- Required work -
Will you output the entries below exactly, skipping every image they contain?

##### Supplied information

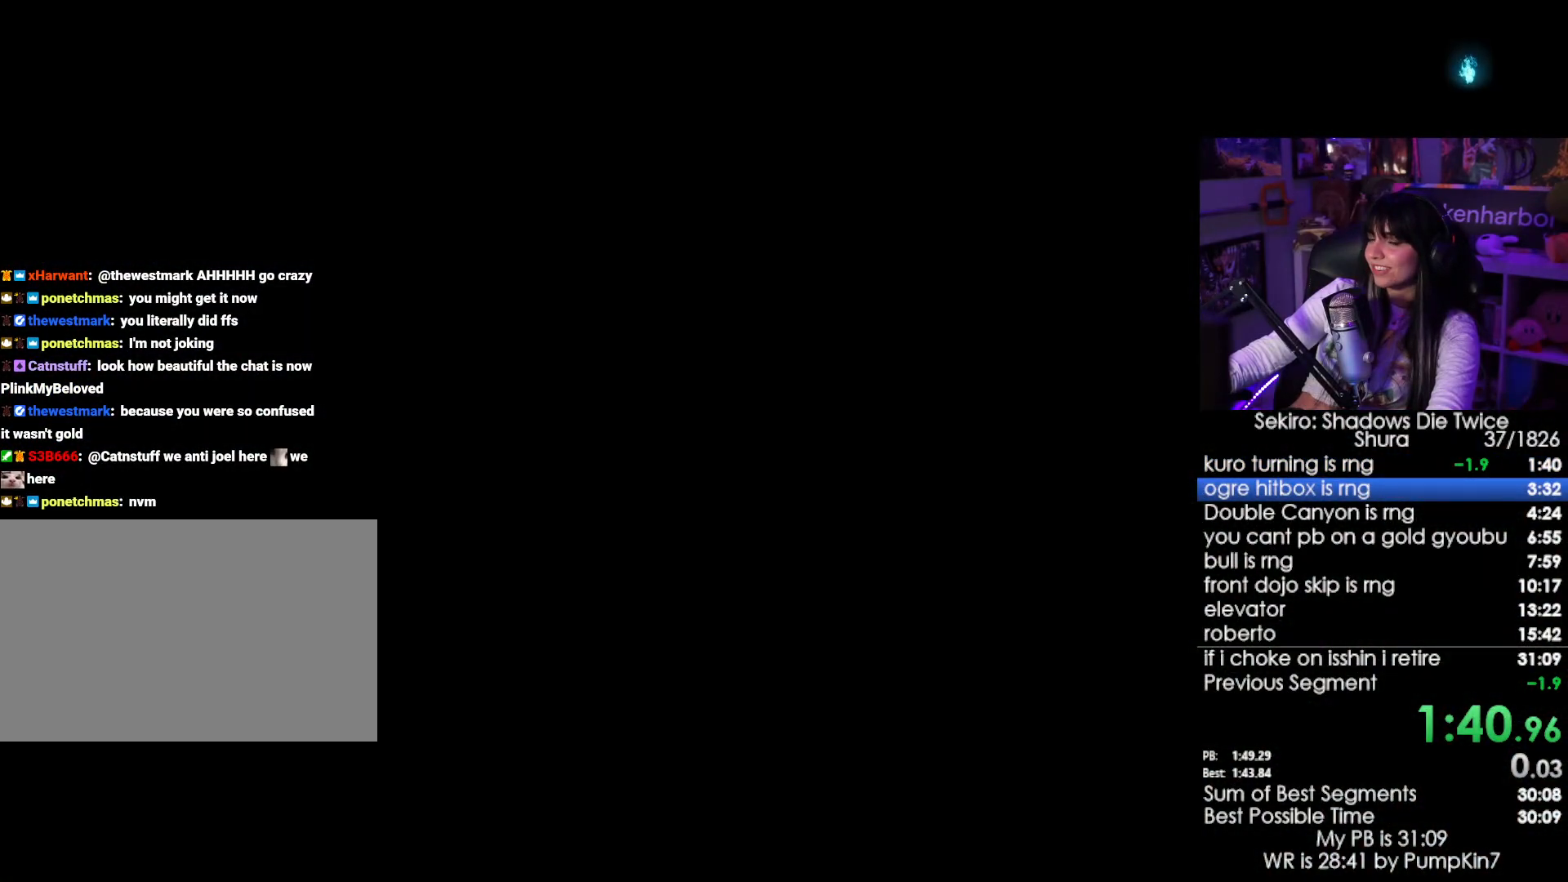
{"keys": [], "mouse": [], "events": [[33, "tab", "up"], [83, "tab", "down"], [167, "tab", "up"], [400, "tab", "down"], [450, "tab", "up"]]}
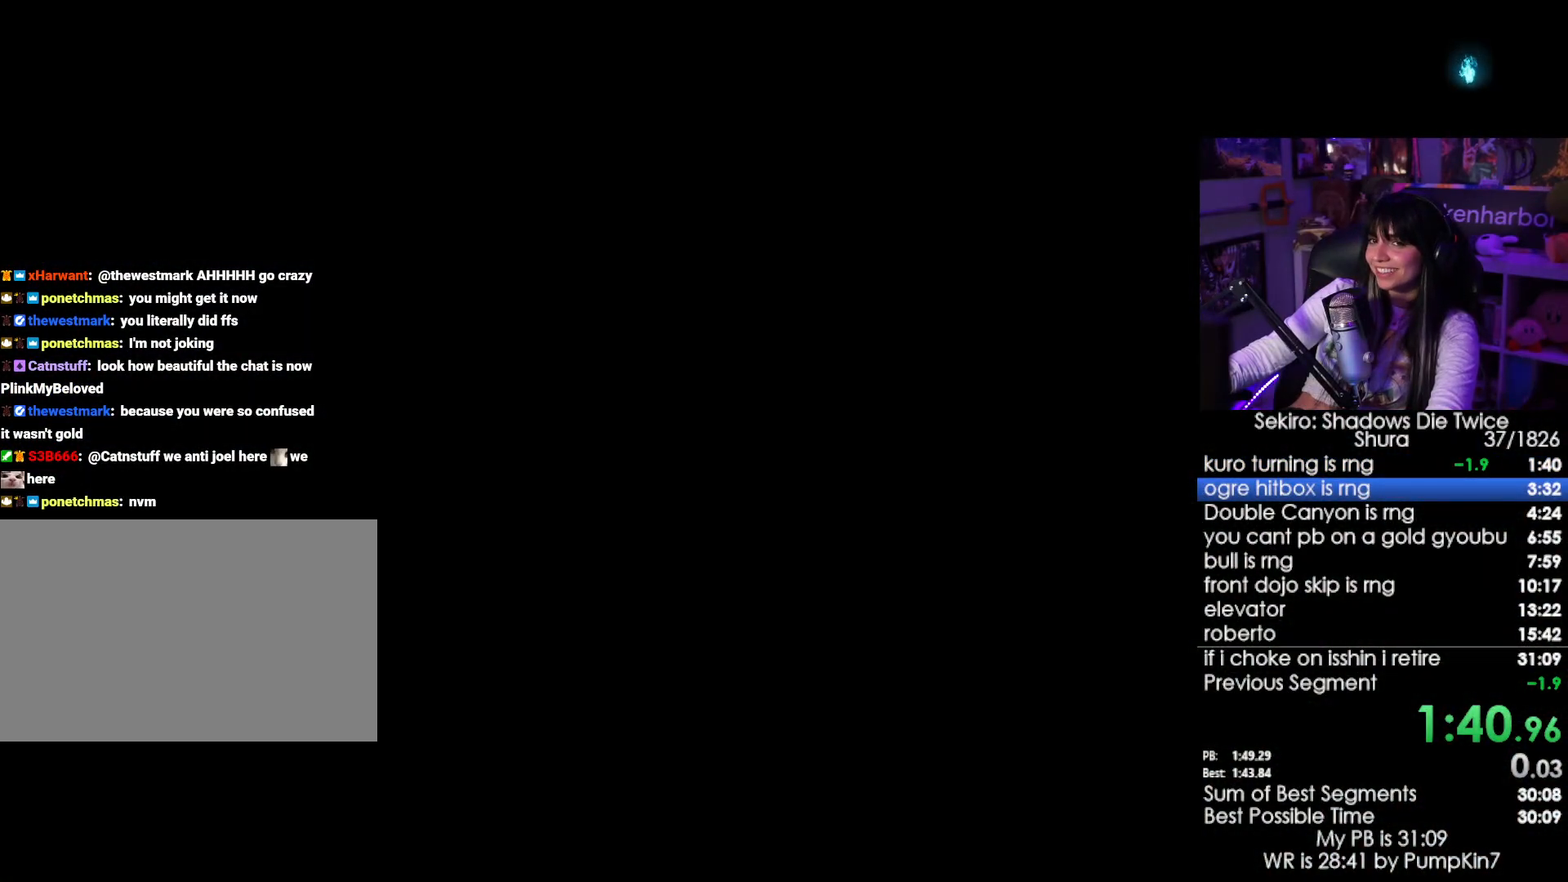
{"keys": [], "mouse": [], "events": [[50, "tab", "down"], [83, "tab", "up"], [133, "tab", "down"], [233, "tab", "up"], [283, "tab", "down"], [367, "tab", "up"], [417, "tab", "down"], [467, "tab", "up"]]}
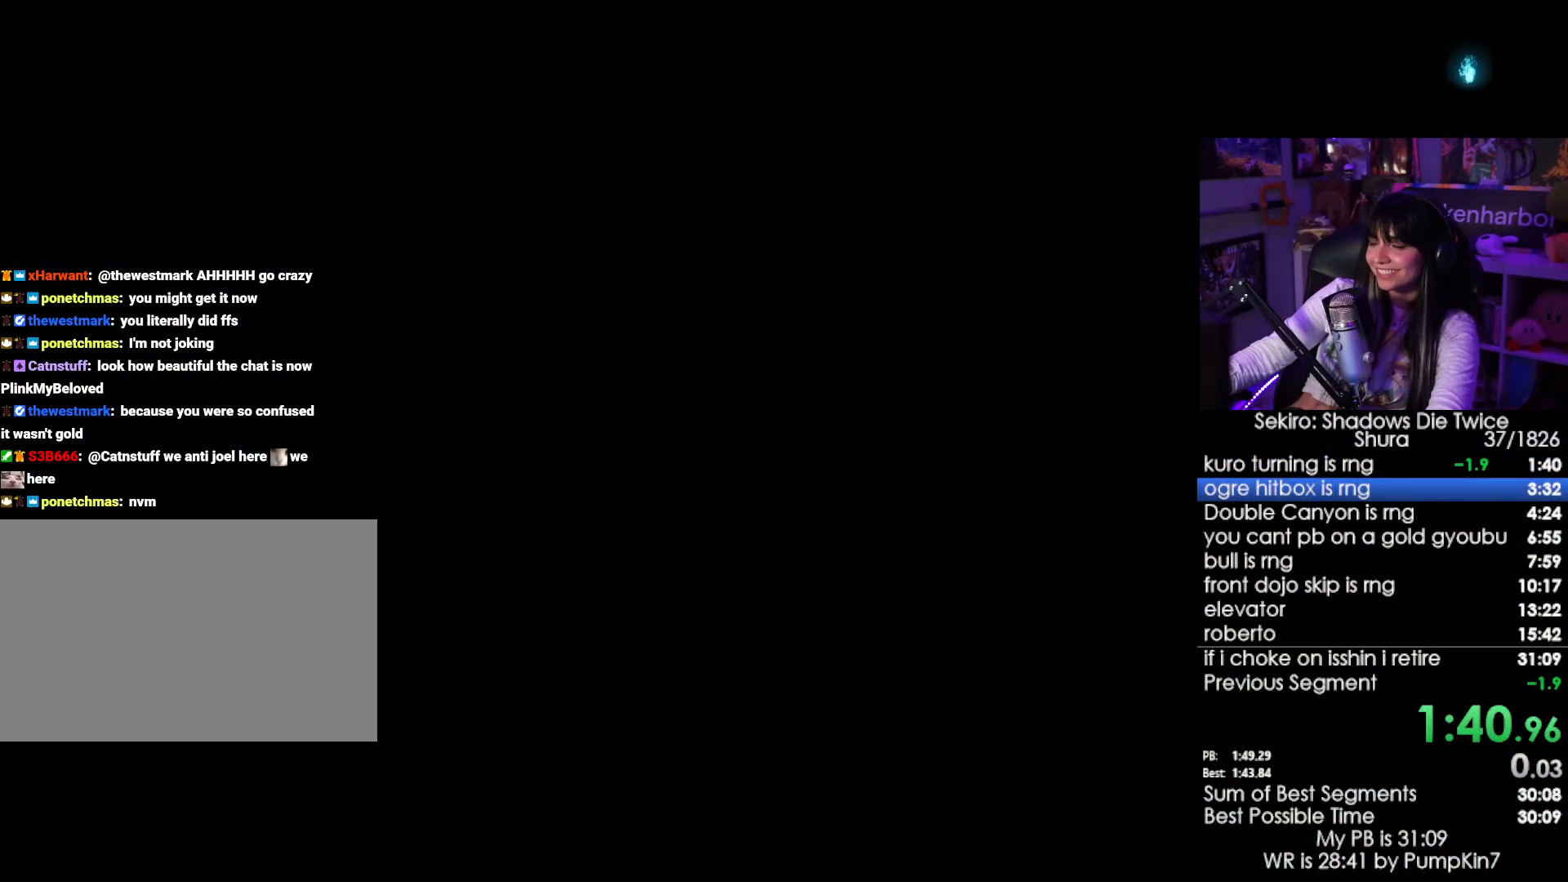
{"keys": ["tab"], "mouse": [], "events": [[67, "tab", "down"], [100, "tab", "up"], [200, "tab", "down"], [250, "tab", "up"], [333, "tab", "down"], [383, "tab", "up"], [483, "tab", "down"]]}
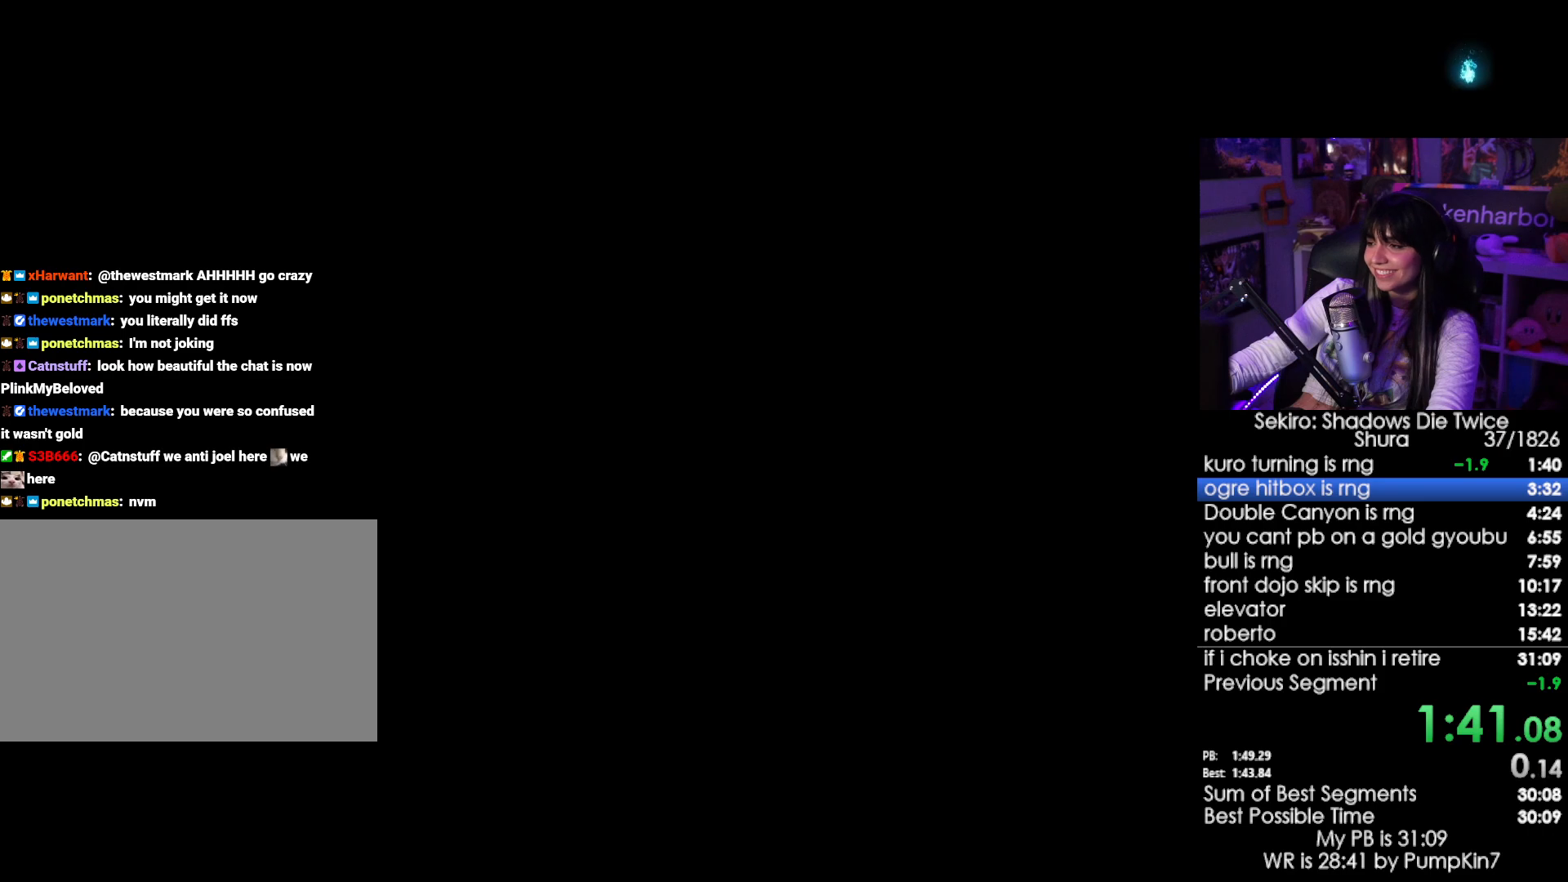
{"keys": [], "mouse": [], "events": [[33, "tab", "up"], [117, "tab", "down"], [167, "tab", "up"], [217, "tab", "down"], [300, "tab", "up"], [400, "tab", "down"], [450, "tab", "up"]]}
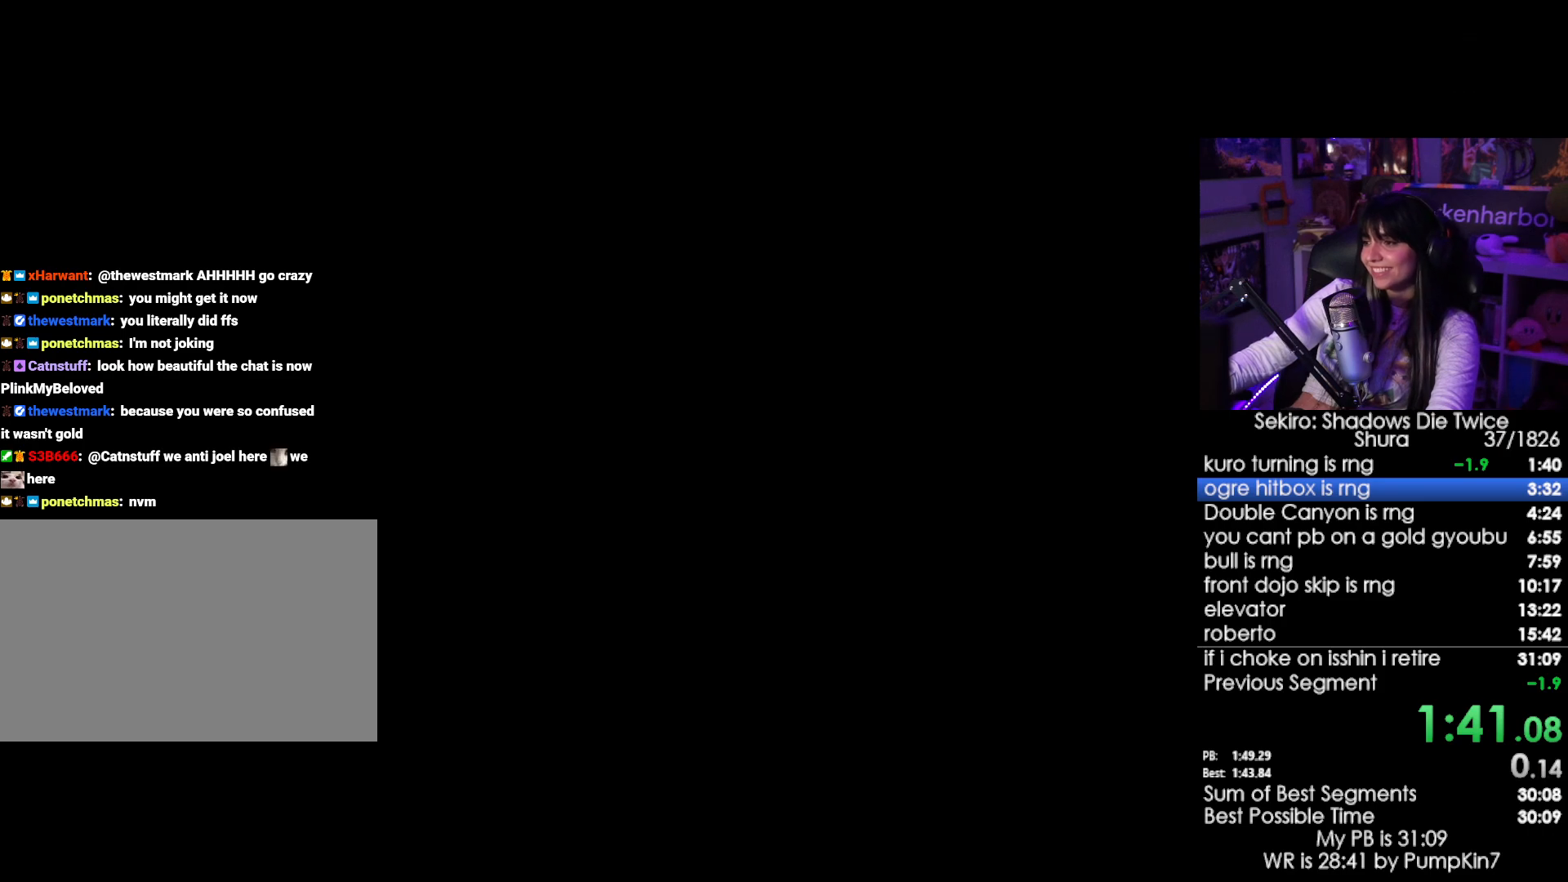
{"keys": [], "mouse": [], "events": [[33, "tab", "down"], [83, "tab", "up"], [183, "tab", "down"], [233, "tab", "up"]]}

##########

- Reply to the task -
{"keys": [], "mouse": [], "events": [[33, "tab", "up"], [83, "tab", "down"], [167, "tab", "up"], [400, "tab", "down"], [450, "tab", "up"]]}
{"keys": [], "mouse": [], "events": [[50, "tab", "down"], [83, "tab", "up"], [133, "tab", "down"], [233, "tab", "up"], [283, "tab", "down"], [367, "tab", "up"], [417, "tab", "down"], [467, "tab", "up"]]}
{"keys": ["tab"], "mouse": [], "events": [[67, "tab", "down"], [100, "tab", "up"], [200, "tab", "down"], [250, "tab", "up"], [333, "tab", "down"], [383, "tab", "up"], [483, "tab", "down"]]}
{"keys": [], "mouse": [], "events": [[33, "tab", "up"], [117, "tab", "down"], [167, "tab", "up"], [217, "tab", "down"], [300, "tab", "up"], [400, "tab", "down"], [450, "tab", "up"]]}
{"keys": [], "mouse": [], "events": [[33, "tab", "down"], [83, "tab", "up"], [183, "tab", "down"], [233, "tab", "up"]]}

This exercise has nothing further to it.